Mas engana-se quem pensa que as sequelas são somente em pessoas que sofreram a doença no estágio mais grave. Pacientes que tiveram coriza ou outros sintomas mais leves e até mesmo os assintomáticos também foram diagnosticados com disfunção cognitiva em algum grau.

“Isso deixa clara a importância de se incluir na avaliação clínica dos pacientes pós-Covid-19 de qualquer gravidade sintomas de problemas cognitivos como sonolência diurna excessiva, fadiga, torpor e lapsos de memória”, explica neuropsicóloga Lívia Stocco Sanches Valentin, que coordenou o estudo: “O uso do jogo digital MentalPlus®️ para avaliação e reabilitação da função cognitiva após remissão dos sintomas da COVID-19”.

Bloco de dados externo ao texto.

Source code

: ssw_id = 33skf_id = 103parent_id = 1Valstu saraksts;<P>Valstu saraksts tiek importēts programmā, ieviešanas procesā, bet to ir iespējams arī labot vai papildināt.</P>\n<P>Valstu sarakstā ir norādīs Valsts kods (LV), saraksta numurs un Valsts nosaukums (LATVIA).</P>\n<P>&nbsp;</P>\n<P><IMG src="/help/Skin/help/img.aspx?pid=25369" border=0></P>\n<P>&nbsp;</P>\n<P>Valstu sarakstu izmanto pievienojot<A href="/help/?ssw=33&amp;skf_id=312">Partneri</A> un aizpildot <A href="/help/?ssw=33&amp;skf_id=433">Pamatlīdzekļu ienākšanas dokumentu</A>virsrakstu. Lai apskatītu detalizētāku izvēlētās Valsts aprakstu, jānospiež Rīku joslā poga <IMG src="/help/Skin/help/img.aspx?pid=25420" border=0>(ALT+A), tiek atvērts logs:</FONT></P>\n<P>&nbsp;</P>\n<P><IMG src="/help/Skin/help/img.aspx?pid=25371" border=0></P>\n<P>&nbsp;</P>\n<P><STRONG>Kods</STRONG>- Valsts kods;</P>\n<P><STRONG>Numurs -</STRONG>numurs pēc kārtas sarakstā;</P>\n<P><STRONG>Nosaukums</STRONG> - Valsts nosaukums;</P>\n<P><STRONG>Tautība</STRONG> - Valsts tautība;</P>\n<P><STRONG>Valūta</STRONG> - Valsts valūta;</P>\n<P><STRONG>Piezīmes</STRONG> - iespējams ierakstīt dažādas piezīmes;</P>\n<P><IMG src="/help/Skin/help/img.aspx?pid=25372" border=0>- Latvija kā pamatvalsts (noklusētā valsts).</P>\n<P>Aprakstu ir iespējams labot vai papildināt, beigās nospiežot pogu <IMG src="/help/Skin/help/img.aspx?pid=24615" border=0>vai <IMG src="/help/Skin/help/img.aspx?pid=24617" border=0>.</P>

Os problemas cognitivos nas pessoas que tiveram Covid-19 são tão importantes que a Organização Mundial da Saúde (OMS) aguarda os resultados finais do estudo para adotar a metodologia desenvolvida na pesquisa do InCor como padrão-ouro em âmbito mundial no diagnóstico e na reabilitação da disfunção cognitiva pós-Covid. Veja outros detalhes em leia mais.

JOGO DIGITAL

A pesquisadora usou o jogo digital MentalPlus®, criado por ela em 2010, para avaliar pessoas que tiveram Covid-19 em variáveis estágios, idades e classes econômicas. “Este jogo nasceu para detectar possíveis disfunções neurológicas em pacientes que eram prejudicados após o uso de anestesia geral profunda. Esse mecanismo não só avalia como ajuda na reabilitação”, explica.

A pesquisadora afirma que o resultado foi impactante, independentemente do grau da doença, da faixa etária ou do nível de escolaridade, os pacientes que tiveram sintomas podem sofrer de disfunção cognitiva”.

A primeira fase do estudo foi feita com 185 pessoas, entre março e setembro de 2020. Atualmente já são 430 pacientes em acompanhamento na pesquisa. Os resultados indicam que em 80% dos participantes da pesquisa o coronavírus ocasiona dificuldade de concentração ou atenção, perda de memória ou dificuldade para lembrar-se das coisas, problemas com a compreensão ou entendimento, dificuldades com o julgamento e raciocínio, habilidades prejudicadas, problemas na execução de várias tarefas, mudanças comportamentais e emocionais, além de confusão.

Outra consequência detectada no estudo é a diminuição da capacidade visuoperceptiva. “Muitas pessoas perderam a coordenação motora e caem muito”, diz a neuropsicóloga Lívia Stocco. Ela explica que, segundo exames de ressonância magnética funcional, isso acontece porque a função executiva é afetada em pessoas que já contraíram o Sars-Cov-2.

“Em uma pessoa saudável, essa função faz com que ela planeje o dia e busque estratégias para atenuar problemas, por exemplo. Se a pessoa perde essa função ou se ela ficar comprometida, isso pode interferir no trabalho e nas relações sociais, e, com isso, levar à depressão, ansiedade, angústia e agressividade”.

EXPLICAÇÃO PARA AS SEQUELAS

A médica do InCor detalha que as sequelas cognitivas acontecem porque o vírus entra pelas vias aéreas, compromete o pulmão e, com isso, baixa o nível de oxigênio. “A dessaturação de oxigênio vai para o cérebro, acomete o sistema nervoso central e afeta as funções cognitivas”.

Segundo a especialista, o quadro é passível de reversão, por meio de exercícios cognitivos específicos como os do aplicativo MentalPlus® utilizado no estudo. Essa atividade funciona como uma “musculação mental”, explica a pesquisadora.

Ao forçar a atividade do cérebro, o órgão é estimulado a um maior consumo de oxigênio, melhorando paulatinamente seu desempenho. “Quanto mais cedo tiver início a terapia cognitiva, mais rápida será a recuperação e, consequentemente, menores os prejuízos mental, emocional, físico e social para essas pessoas”.